Les boulangers et les fleuristes indépendants pourront ouvrir ce 1er mai, a annoncé aujourd'hui, vendredi 17 avril, le Premier ministre, Sébastien Lecornu, après avoir repoussé sine die une proposition de loi qui visait à élargir la possibilité de travailler à d'autres professions lors de ce jour en principe férié et chômé.
"Les boulangers indépendants artisans, les fleuristes indépendants artisans, pourront ouvrir ce 1er mai", a déclaré ce vendredi 17 avril Sébastien Lecornu, après avoir reçu à Matignon des représentants de ces filières. "Le gouvernement a repris la main, on a mis de la clarté, de la méthode, du dialogue social évidemment, tout au long de cette semaine", a ajouté le Premier ministre. Lundi, l'exécutif avait décidé de mettre en mode pause la proposition de loi dédiée, pourtant portée par son camp politique.

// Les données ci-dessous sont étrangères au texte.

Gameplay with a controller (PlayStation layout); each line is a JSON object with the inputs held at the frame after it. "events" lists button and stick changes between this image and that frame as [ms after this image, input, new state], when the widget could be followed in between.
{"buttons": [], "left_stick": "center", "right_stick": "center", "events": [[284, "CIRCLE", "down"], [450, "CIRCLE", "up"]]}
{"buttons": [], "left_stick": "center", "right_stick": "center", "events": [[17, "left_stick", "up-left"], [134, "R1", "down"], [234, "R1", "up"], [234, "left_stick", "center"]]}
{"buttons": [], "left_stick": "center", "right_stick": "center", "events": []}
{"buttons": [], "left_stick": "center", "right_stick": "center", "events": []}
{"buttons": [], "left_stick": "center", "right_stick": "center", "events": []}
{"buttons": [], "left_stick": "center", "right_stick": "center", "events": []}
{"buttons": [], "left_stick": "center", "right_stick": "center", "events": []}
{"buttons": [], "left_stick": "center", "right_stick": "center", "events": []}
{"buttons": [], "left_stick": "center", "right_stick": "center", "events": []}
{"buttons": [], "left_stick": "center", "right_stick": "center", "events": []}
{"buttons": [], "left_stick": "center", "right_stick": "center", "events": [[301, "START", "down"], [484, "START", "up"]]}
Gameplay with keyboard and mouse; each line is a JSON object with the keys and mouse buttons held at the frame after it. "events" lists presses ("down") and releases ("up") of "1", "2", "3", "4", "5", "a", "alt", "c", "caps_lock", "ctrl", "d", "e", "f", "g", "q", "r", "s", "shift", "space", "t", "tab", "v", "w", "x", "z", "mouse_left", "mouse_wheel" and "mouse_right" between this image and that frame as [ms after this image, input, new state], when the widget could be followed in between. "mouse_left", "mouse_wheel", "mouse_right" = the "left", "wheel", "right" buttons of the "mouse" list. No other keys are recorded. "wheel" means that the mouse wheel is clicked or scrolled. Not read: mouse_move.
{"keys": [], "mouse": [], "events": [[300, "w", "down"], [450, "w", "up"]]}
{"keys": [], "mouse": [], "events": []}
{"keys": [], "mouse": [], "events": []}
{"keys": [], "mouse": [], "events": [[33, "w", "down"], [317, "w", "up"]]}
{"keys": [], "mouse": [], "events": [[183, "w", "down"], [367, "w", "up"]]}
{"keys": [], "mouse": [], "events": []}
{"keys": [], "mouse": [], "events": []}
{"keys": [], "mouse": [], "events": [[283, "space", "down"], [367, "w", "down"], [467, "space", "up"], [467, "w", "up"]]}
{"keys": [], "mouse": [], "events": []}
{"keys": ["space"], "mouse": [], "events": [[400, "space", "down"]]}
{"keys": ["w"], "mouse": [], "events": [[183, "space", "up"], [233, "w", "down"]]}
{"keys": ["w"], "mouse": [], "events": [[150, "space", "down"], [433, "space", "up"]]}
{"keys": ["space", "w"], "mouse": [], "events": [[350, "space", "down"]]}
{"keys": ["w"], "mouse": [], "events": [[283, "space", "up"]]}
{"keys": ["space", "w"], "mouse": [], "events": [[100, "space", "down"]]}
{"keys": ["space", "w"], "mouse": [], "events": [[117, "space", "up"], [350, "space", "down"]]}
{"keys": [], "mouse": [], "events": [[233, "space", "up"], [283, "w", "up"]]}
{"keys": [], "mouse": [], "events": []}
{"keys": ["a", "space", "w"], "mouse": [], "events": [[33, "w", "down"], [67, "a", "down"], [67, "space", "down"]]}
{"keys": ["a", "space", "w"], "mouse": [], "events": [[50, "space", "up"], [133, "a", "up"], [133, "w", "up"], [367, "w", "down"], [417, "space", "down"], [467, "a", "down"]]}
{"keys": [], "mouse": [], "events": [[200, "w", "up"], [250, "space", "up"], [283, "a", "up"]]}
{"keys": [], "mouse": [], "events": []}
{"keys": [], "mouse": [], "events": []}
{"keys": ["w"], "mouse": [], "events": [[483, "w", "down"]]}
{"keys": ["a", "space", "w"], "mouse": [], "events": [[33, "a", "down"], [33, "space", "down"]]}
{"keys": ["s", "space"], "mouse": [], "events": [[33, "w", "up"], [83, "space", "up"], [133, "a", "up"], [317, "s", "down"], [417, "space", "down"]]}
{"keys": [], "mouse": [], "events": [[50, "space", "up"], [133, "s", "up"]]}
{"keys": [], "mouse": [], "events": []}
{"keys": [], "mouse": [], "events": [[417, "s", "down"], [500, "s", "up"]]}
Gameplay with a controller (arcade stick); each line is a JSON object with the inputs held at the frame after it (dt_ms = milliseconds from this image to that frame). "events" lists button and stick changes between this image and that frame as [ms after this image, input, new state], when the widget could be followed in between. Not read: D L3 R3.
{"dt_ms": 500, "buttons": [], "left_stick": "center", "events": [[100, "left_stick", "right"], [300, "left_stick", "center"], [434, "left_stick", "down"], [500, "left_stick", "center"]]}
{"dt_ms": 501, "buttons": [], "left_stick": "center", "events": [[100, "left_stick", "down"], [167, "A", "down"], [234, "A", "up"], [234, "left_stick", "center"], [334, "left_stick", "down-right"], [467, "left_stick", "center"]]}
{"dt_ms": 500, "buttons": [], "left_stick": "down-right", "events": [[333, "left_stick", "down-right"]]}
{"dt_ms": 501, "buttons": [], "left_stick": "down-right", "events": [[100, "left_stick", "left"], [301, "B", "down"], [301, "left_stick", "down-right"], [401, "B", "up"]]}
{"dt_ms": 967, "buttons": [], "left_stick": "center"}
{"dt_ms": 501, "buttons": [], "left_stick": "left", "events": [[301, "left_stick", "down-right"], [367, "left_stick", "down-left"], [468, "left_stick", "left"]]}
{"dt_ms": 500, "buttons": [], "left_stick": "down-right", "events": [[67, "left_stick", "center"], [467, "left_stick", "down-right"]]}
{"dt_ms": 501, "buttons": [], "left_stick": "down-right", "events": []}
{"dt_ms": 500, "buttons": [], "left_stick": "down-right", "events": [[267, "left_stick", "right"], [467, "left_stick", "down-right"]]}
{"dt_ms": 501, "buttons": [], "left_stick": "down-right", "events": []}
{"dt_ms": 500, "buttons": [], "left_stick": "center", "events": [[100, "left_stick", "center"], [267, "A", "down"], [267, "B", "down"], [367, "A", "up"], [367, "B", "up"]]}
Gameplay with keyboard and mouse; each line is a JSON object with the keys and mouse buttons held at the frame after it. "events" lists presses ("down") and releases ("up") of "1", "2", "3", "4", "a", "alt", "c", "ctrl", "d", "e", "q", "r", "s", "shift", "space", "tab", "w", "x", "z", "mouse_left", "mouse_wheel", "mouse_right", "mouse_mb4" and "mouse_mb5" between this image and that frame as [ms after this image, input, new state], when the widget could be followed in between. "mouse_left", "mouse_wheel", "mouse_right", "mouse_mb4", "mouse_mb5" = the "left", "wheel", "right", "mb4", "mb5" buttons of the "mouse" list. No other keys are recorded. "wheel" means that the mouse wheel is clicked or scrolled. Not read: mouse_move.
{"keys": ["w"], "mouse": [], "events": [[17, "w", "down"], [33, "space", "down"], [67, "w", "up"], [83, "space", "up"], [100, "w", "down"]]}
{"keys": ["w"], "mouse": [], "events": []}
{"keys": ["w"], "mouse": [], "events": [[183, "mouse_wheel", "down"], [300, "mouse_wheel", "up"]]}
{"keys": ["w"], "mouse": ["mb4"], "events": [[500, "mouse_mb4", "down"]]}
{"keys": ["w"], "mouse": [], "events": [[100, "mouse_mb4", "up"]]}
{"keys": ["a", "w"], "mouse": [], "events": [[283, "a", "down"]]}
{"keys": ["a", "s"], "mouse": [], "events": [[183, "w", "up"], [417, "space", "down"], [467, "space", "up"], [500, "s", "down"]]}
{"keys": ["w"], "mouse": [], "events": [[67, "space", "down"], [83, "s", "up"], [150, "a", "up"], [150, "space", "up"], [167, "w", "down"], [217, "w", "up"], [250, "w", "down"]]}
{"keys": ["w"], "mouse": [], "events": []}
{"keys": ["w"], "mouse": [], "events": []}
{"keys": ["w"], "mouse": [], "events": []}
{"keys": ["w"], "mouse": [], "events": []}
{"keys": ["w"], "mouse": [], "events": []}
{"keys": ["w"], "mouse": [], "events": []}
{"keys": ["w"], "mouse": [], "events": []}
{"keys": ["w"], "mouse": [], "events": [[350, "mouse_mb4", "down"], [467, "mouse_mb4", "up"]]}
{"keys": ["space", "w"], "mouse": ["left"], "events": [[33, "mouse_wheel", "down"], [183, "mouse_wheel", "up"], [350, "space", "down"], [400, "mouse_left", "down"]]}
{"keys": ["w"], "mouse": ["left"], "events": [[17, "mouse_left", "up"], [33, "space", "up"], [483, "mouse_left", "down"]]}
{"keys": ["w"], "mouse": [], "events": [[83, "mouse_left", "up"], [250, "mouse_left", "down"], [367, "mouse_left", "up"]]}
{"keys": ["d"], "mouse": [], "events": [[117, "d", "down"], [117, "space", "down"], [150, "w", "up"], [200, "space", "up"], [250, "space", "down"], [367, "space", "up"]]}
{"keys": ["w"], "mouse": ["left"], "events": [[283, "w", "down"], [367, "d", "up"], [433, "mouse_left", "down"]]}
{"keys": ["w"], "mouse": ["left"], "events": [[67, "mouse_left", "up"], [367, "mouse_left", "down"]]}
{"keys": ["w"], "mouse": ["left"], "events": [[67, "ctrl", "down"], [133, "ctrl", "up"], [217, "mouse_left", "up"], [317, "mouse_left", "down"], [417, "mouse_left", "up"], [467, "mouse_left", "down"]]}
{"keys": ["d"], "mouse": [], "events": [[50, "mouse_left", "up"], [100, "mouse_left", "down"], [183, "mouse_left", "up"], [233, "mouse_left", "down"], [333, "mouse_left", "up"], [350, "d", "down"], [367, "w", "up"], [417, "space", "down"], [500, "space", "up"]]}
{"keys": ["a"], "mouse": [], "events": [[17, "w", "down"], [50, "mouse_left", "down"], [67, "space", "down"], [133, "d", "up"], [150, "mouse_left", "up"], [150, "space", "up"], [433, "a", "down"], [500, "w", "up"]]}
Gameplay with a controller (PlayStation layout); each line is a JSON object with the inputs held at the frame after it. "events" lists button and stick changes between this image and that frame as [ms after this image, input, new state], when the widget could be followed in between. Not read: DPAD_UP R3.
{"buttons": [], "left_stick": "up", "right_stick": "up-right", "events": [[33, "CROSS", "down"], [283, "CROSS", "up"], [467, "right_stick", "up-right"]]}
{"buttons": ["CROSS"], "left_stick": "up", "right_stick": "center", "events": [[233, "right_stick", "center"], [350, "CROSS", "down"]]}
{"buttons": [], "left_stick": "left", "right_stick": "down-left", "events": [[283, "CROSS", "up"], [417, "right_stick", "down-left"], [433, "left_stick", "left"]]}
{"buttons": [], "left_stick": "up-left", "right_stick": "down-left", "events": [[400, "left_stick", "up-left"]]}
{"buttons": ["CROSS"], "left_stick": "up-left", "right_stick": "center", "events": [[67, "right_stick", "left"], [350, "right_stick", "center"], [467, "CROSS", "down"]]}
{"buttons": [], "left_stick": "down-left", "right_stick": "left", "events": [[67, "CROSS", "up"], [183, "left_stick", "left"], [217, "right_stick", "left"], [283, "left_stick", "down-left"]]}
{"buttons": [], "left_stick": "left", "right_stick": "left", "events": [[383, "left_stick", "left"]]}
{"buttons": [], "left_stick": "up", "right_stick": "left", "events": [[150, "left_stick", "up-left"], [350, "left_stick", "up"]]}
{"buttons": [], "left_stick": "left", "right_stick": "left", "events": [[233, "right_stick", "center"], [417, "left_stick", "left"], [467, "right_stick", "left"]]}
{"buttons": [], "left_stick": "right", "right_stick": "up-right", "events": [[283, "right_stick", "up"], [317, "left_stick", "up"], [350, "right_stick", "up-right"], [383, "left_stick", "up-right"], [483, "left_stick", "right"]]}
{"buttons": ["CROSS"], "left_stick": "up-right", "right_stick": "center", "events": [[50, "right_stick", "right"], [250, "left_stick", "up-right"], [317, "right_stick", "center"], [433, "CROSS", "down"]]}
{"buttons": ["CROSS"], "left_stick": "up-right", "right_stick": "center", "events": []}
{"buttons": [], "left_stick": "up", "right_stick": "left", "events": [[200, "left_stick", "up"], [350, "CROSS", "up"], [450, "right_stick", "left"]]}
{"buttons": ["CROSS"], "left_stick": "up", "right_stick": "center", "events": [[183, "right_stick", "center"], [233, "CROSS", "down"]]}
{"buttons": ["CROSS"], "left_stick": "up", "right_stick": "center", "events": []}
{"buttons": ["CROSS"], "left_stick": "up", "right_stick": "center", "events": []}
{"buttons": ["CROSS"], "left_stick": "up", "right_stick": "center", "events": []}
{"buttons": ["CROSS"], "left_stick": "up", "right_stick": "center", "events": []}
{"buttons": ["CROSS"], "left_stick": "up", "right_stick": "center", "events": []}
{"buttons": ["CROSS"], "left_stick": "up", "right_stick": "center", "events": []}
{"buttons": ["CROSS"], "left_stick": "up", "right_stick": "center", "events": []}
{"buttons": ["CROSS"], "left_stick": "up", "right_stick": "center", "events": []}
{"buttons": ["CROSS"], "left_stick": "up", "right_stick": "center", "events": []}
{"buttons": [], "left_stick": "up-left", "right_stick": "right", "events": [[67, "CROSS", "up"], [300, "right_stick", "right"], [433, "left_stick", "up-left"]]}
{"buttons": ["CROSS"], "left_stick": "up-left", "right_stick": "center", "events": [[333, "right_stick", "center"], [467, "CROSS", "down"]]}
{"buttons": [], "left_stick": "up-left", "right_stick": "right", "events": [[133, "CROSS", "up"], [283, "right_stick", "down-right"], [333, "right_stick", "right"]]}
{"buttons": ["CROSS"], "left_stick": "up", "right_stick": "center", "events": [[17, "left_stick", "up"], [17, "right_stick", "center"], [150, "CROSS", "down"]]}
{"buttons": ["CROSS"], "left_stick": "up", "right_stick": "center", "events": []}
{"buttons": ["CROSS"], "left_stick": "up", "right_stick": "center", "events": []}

Pour ce 1er mai 2026, Sébastien Lecornu a précisé qu'une "instruction sera donnée à l'ensemble des services de l'Etat pour venir préserver, protéger, sécuriser" ces commerçants.
Le Premier ministre a également indiqué qu'un projet de loi allait être "présenté avant ce 1er mai pour cadrer et renvoyer à une discussion sociale par branche". Seront concernés : les boulangeries et fleuristes "artisanaux". Le texte permettra "de faire travailler les salariés sur la base du volontariat et en les payant double".
Pas question pour le gouvernement d'ouvrir cette dérogation à "des filières industrielles", "On sait très bien que c'est ce qui a fait dérailler le train", a affirmé Sébastien Lecornu dans son allocution sur le perron de Matignon. "Le 1er-Mai est quelque chose dans le pays, il a toujours été quesiton qu'il reste férié", a-t-il poursuivi, avant de compléter : "Si d'autres ont d'autres propositions, ils pourront la faire lors des prochaines élections présidentielles."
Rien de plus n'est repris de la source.